Knapp 26 % der Verurteilten mit ausländischer Staatsangehörigkeit

Im Jahr 2007 waren unter den insgesamt 123 700 vor Gericht Verurteilten rund 32 100 Angeklagte mit ausländischer Staatsangehörigkeit, was – verglichen mit dem Jahr 2006 – einem Zuwachs von 2,2 % entspricht. Die Zahl der deutschen Verurteilten stieg im Vergleich zum Vorjahr ebenfalls an, und zwar um 1,4 %. Erstmals seit dem Jahr 1993 entwickelte sich im Jahr 2007 die Zahl der Verurteilten mit einer ausländischen Staatsangehörigkeit wieder etwas ungünstiger als die der deutschen Verurteilten. Der Anteil der ausländischen Verurteilten an den insgesamt Verurteilten stieg nach dem Tiefststand des Jahres 2006 geringfügig auf 25,9 % an. Sowohl bei den Verurteilten mit deutscher als auch mit ausländischer Staatsangehörigkeit nahm in der Altersgruppe der Jugendlichen die Zahl der Verurteilungen im Jahr 2007 mit 8,6 % bei den deutschen und 13,2 % bei den ausländischen Jugendlichen deutlich zu, obwohl die Einwohnerzahl bei den deutschen und ausländischen Jugendlichen in Baden-Württemberg rückläufig war (Tabelle 2).

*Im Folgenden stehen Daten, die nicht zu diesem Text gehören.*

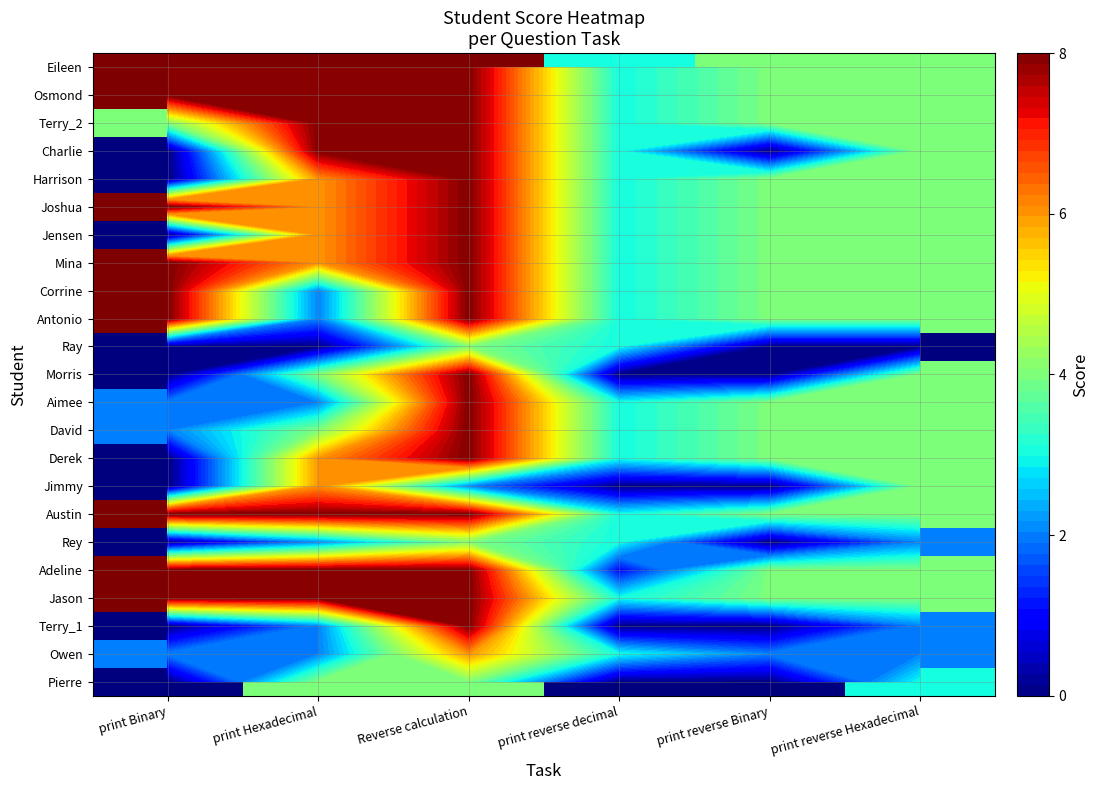

What is the greatest value displayed?

8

Weniger als 5 % aller Verurteilten mussten Gefängnisstrafe antreten

Unter den insgesamt 123 700 Schuldsprüchen im Jahr 2007 wurden

Geldstrafen73 %
Freiheits- und Jugendstrafen (mit oder ohne Bewährung)16 %
Zuchtmittel (zum Beispiel Verwarnungen, Jugendarrest, Erziehungsmaßregeln)11 %

auferlegt.

Von den insgesamt 19 900 Strafen mit Freiheitsentzug wurden allerdings rund 14 100 auf Bewährung ausgesetzt, sodass letztlich rund 5 800 Verurteilte bzw. knapp 5 % aller Verurteilten nach dem Schuldspruch eine Gefängnisstrafe in Form einer Freiheits- oder Jugendstrafe antreten mussten. Dies waren im Jahr 2007 fast 250 Personen weniger als im Vorjahr.

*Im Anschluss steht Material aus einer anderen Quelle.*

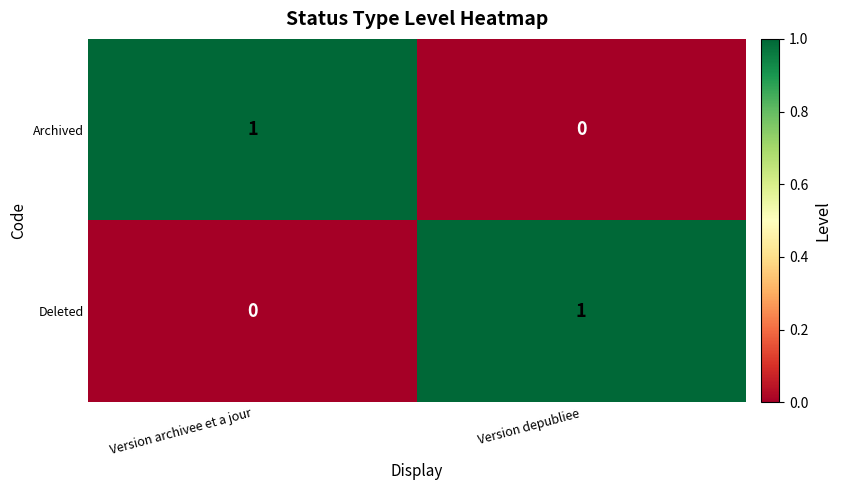

The Deleted series shows 1 at Version depubliee. True or false?

True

Unter den 19 900 Freiheits- und Jugendstrafen mit oder ohne Bewährung blieb das Strafmaß zu 91 % bei unter 2 Jahren. Dabei belief sich das ausgesetzte Strafmaß in den meisten Fällen zu 72 % auf unter einem Jahr. In 19 % der Fälle wurde ein Freiheitsentzug zwischen einem und unter 2 Jahren festgesetzt. 8 % der rechtskräftig verurteilten Personen wurden zu einer Freiheitsstrafe zwischen 2 und 5 Jahren und lediglich noch 1 % zu einer Freiheitsstrafe von mehr als 5 Jahren verurteilt.

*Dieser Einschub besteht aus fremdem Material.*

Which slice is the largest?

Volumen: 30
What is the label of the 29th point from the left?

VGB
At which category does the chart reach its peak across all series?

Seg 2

Die meisten Verurteilungen wurden im Jahr 2007 wegen Vermögensstraftaten ausgesprochen. Auf diese Deliktgruppe entfielen in allen Altersgruppen nahezu 42 % aller Schuldsprüche. Mit 26 % folgten die Straßenverkehrsdelikte, mit 15 % die Straftaten gegen die Person (außerhalb des Straßenverkehrs) und mit 7 % die Drogendelikte. Die restlichen 10 % der Verurteilungen betrafen alle übrigen Straftaten. Die Entwicklung der Verurteiltenzahlen innerhalb der einzelnen Straftaten- und Altersgruppen war dabei jedoch sehr uneinheitlich. Innerhalb der genannten häufigsten Deliktgruppen war insbesondere eine Zunahme an Schuldsprüchen wegen Betrugs und Untreue um 8,2 % sowie wegen Körperverletzung um 5,4 % zu verzeichnen. Im Gegensatz dazu gab es im Jahr 2007 vor Gericht weniger Schuldsprüche wegen Verkehrsstraftaten (−1,4 %) und Drogendelikten (−4,7 %).

Verurteiltenhäufigkeit

Die Verurteiltenhäufigkeit insgesamt ist die Zahl der insgesamt Verurteilten bezogen auf 100 000 Einwohner der baden-württembergischen Bevölkerung im strafmündigen Alter ab 14 Jahren. Die Verurteiltenhäufigkeit bei Jugendlichen bezieht die Zahl der verurteilten Jugendlichen auf 100 000 Einwohner der gleichaltrigen Altersgruppe (14 bis unter 18 Jahre). Für die Verurteiltenhäufigkeit bei Heranwachsenden (18 bis unter 21 Jahre) wird die Zahl der verurteilten Heranwachsenden bezogen auf 100 000 Einwohner der gleichen Altersgruppe. Die Verurteiltenhäufigkeit bei Erwachsenen ergibt sich aus der Zahl der verurteilten Erwachsenen bezogen auf 100 000 Einwohner gleichen Alters (21 Jahre und älter).